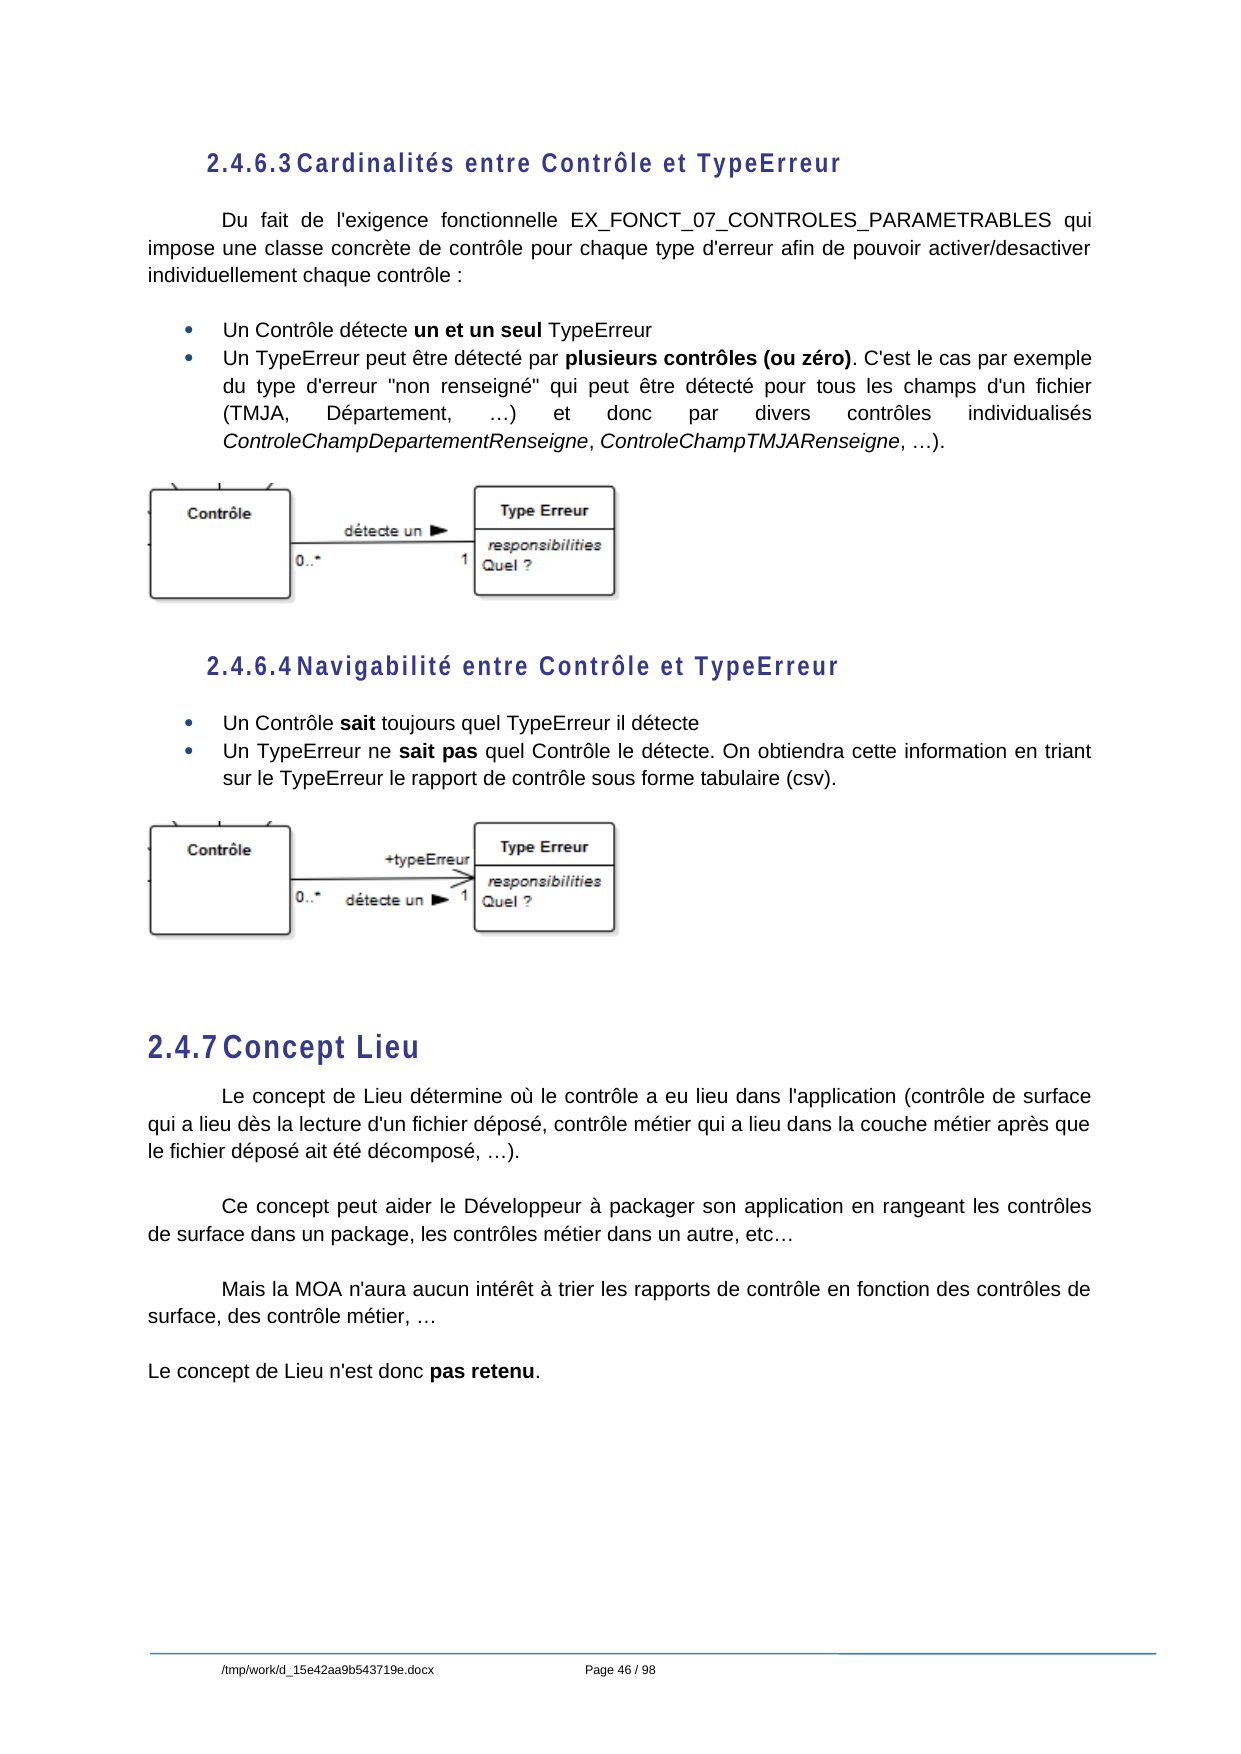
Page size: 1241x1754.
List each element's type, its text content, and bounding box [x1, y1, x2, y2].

text Le concept de Lieu détermine où le contrôle a eu lieu dans l'application (contrôle de surface qui a lieu dès la lecture d'un fichier déposé, contrôle métier qui a lieu dans la couche métier après que le fichier déposé ait été décomposé, …). [148, 1084, 1093, 1163]
text Le concept de Lieu n'est donc pas retenu. [148, 1359, 1093, 1383]
text Du fait de l'exigence fonctionnelle EX_FONCT_07_CONTROLES_PARAMETRABLES qui impose une classe concrète de contrôle pour chaque type d'erreur afin de pouvoir activer/desactiver individuellement chaque contrôle : [148, 208, 1093, 287]
list Un Contrôle sait toujours quel TypeErreur il détecte [185, 711, 1093, 735]
subtitle Concept Lieu [148, 1028, 1093, 1066]
list Un TypeErreur ne sait pas quel Contrôle le détecte. On obtiendra cette information en triant sur le TypeErreur le rapport de contrôle sous forme tabulaire (csv). [185, 739, 1093, 790]
text Mais la MOA n'aura aucun intérêt à trier les rapports de contrôle en fonction des contrôles de surface, des contrôle métier, … [148, 1277, 1093, 1328]
list Un Contrôle détecte un et un seul TypeErreur [185, 318, 1093, 342]
list Un TypeErreur peut être détecté par plusieurs contrôles (ou zéro). C'est le cas par exemple du type d'erreur "non renseigné" qui peut être détecté pour tous les champs d'un fichier (TMJA, Département, …) et donc par divers contrôles individualisés ControleChampDepartementRenseigne, ControleChampTMJARenseigne, …). [185, 346, 1093, 452]
picture [147, 821, 623, 940]
text Ce concept peut aider le Développeur à packager son application en rangeant les contrôles de surface dans un package, les contrôles métier dans un autre, etc… [148, 1194, 1093, 1246]
picture [147, 483, 620, 607]
subtitle Cardinalités entre Contrôle et TypeErreur [207, 148, 1093, 179]
subtitle Navigabilité entre Contrôle et TypeErreur [207, 650, 1093, 681]
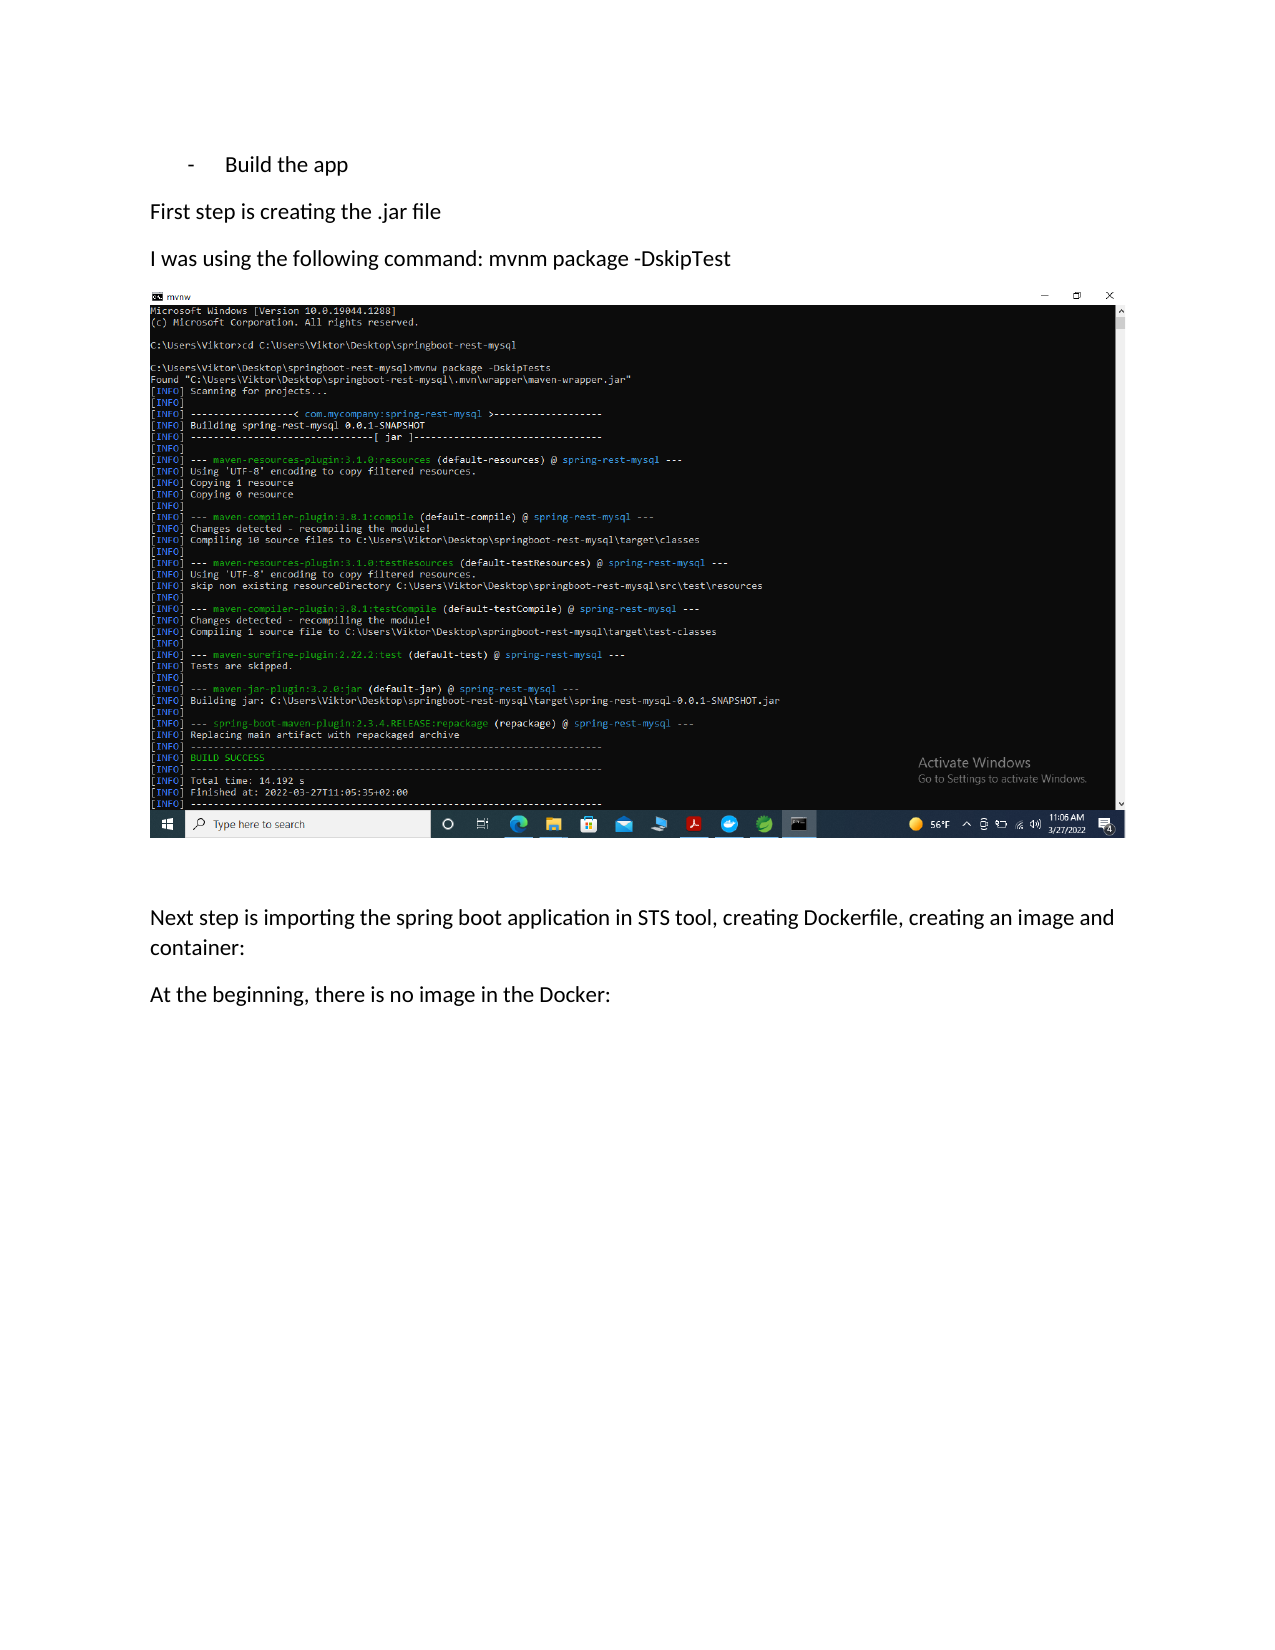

================================

Restate the entries word for word, though any image they contain should not appear.

- **REPLY TO THE EXERCISE**
Page size: 1241x1754.
List each element's type, its text content, and bounding box [x1, y1, x2, y2].

text Le concept de Lieu détermine où le contrôle a eu lieu dans l'application (contrôle de surface qui a lieu dès la lecture d'un fichier déposé, contrôle métier qui a lieu dans la couche métier après que le fichier déposé ait été décomposé, …). [148, 1084, 1093, 1163]
text Le concept de Lieu n'est donc pas retenu. [148, 1359, 1093, 1383]
text Du fait de l'exigence fonctionnelle EX_FONCT_07_CONTROLES_PARAMETRABLES qui impose une classe concrète de contrôle pour chaque type d'erreur afin de pouvoir activer/desactiver individuellement chaque contrôle : [148, 208, 1093, 287]
list Un Contrôle sait toujours quel TypeErreur il détecte [185, 711, 1093, 735]
subtitle Concept Lieu [148, 1028, 1093, 1066]
list Un TypeErreur ne sait pas quel Contrôle le détecte. On obtiendra cette information en triant sur le TypeErreur le rapport de contrôle sous forme tabulaire (csv). [185, 739, 1093, 790]
text Mais la MOA n'aura aucun intérêt à trier les rapports de contrôle en fonction des contrôles de surface, des contrôle métier, … [148, 1277, 1093, 1328]
list Un Contrôle détecte un et un seul TypeErreur [185, 318, 1093, 342]
list Un TypeErreur peut être détecté par plusieurs contrôles (ou zéro). C'est le cas par exemple du type d'erreur "non renseigné" qui peut être détecté pour tous les champs d'un fichier (TMJA, Département, …) et donc par divers contrôles individualisés ControleChampDepartementRenseigne, ControleChampTMJARenseigne, …). [185, 346, 1093, 452]
picture [147, 821, 623, 940]
text Ce concept peut aider le Développeur à packager son application en rangeant les contrôles de surface dans un package, les contrôles métier dans un autre, etc… [148, 1194, 1093, 1246]
picture [147, 483, 620, 607]
subtitle Cardinalités entre Contrôle et TypeErreur [207, 148, 1093, 179]
subtitle Navigabilité entre Contrôle et TypeErreur [207, 650, 1093, 681]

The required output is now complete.